Some folks have commented on their being from 'privileged families'. I know nothing of these young people and it's a moot point where they were from. The fact is that they were the authors of their own misfortune, as is often the case in life. I don't know how they were raised, what their parents taught them or what they didn't. Clearly, it hardly matters at this point. The bottom line is that they made the decisions that led to their demise. Therefore they alone are accountable. End of story. I'm not being insensitive to whatever emotions their parents might be going through here, I'm just being a realist. As for what part their parents themselves may have played in any of this, again it's none of my concern. That is something they alone will have to wrestle with for the remainder of their days.

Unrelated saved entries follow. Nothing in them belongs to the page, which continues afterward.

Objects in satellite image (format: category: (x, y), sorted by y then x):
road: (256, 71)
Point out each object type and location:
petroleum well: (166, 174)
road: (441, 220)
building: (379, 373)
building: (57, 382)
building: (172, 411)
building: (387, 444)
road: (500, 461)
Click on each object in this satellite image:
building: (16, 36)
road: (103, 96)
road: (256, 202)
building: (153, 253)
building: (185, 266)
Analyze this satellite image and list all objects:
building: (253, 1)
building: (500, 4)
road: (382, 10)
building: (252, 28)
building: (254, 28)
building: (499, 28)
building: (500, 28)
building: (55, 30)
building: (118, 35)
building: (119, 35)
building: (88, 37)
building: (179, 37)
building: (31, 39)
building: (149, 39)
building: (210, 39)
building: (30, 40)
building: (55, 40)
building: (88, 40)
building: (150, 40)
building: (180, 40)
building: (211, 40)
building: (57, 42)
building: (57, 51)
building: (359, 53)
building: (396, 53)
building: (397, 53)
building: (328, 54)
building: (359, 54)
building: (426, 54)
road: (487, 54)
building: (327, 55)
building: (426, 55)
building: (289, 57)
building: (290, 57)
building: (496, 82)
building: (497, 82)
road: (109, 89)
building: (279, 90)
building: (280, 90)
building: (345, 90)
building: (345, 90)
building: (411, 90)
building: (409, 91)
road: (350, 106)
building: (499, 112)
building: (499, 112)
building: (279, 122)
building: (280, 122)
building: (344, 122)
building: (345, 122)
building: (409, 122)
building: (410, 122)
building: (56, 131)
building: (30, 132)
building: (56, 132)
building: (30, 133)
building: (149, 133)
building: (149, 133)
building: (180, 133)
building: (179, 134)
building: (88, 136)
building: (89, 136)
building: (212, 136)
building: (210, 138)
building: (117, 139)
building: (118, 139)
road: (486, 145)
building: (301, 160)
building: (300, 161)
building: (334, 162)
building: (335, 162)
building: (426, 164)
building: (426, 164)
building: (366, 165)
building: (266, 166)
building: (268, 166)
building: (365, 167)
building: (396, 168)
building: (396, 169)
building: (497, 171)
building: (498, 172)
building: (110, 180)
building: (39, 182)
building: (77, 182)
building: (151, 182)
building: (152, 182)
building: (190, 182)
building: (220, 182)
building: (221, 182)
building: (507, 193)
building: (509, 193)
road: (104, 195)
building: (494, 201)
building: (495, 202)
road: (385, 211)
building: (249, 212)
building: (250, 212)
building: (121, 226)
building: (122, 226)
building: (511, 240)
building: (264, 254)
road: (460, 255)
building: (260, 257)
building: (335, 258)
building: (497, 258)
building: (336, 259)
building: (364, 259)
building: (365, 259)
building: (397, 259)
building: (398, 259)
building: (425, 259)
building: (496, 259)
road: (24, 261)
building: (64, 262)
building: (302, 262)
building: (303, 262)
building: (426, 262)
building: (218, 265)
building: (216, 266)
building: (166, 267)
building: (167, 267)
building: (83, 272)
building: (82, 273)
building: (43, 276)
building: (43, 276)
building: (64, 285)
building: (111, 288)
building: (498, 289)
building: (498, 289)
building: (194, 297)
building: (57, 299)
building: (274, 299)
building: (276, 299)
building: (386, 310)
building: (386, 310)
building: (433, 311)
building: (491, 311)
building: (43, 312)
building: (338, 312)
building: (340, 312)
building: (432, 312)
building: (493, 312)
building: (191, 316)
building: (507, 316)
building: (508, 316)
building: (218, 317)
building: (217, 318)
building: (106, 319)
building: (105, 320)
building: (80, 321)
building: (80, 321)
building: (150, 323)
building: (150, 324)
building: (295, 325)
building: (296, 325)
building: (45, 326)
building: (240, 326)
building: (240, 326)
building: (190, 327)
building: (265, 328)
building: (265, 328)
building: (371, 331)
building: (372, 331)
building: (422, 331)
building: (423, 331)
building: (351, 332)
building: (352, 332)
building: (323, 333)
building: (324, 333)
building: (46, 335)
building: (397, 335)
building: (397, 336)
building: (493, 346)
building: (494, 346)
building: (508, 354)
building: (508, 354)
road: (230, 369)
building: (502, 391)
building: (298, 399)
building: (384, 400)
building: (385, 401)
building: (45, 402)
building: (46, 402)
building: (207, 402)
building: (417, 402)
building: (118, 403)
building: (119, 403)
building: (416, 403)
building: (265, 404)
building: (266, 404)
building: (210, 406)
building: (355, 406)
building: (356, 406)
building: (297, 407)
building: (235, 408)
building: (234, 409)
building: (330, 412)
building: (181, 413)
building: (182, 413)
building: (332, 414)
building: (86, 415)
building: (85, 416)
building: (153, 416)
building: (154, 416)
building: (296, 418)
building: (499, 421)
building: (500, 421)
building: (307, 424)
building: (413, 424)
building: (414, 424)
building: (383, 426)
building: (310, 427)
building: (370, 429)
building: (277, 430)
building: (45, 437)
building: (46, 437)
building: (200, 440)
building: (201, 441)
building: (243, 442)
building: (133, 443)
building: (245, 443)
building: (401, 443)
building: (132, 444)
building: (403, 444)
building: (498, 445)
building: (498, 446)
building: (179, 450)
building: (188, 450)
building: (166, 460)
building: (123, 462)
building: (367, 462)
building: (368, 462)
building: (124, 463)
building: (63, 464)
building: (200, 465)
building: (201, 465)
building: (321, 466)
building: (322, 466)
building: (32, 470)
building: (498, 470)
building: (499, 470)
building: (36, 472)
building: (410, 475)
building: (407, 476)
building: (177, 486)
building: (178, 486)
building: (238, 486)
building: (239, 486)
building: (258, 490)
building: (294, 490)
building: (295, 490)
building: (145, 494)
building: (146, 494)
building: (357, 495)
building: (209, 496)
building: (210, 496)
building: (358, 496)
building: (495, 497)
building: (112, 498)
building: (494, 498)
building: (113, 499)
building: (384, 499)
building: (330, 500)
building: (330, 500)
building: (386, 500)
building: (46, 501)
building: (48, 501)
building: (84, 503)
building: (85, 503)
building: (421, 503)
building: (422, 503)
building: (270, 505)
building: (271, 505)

Here's a news flash for any of you who might be interested: Drunk driving is not only a red flag for alcoholic behaviour (as in: "Hey!! Did you ever think that you just might be an alcoholic??"), it is exhibiting a total disregard for any innate survival skills that we may have been gifted with.
"The OPP have decided that alcohol and speed were a definite factor" in this incident. No freakin' kidding, Einstein! And based on this masterpiece of sleuthing, you're going to do what??? You're going to try to blame someone else for these young folks being criminally idiotic??? Well now that's just brilliant!! Are you people actually retarded or what???
"New legislation that will put a strict ban on drinking for any driver 21 and under...". Really? There are plenty of laws on the books NOW, for ALL of us, that have been there for decades. They specifically forbid this type of behaviour. Did these young people pay any heed whatsoever to them...??? Hell, no. Absolutely not. Will young folk pay any more attention to any other laws that you might care to dream up? Again, absolutely not... This is natural selection in action here. It's not within the purview of any government, municipal, provincial or federal, to interfere, much less attempt to legislate common sense. It can't be done and more to the point, it shouldn't be done.
These are "the stupid years". If young people survive them, they get to go on and breed. For as distraught as their parents might be, this is a clear cut case of death by misadventure. Not only that, but willful misadventure. Idiocy has no age limit though. Neither does accountability... Just because an individual makes it through their teens and twenties, doesn't mean they can thumb their nose at Ma Nature without consequences. Take those 8 snowmobilers out in BC. And still more even after that incident. People just don't learn...
There are no new laws or restrictions needed when it comes to alcohol and driving. The ones in place are more than sufficient. A normal, sentient person would think that this type of 'tragic story' would serve as a warning message to other young people out there. Sure... like this is the first time in Ontario's history that multiple young people have died in a car wreck, due to drunk driving. This happens not only every year, but several times per year. And this has been going on for generations now. Does anyone out there think that this is some kind of new trend? Frankly, I'm finding it hard to muster the requisite moral outrage anymore. If those who do this place so little value on their own life, who am I to argue? Why should I care more than they do?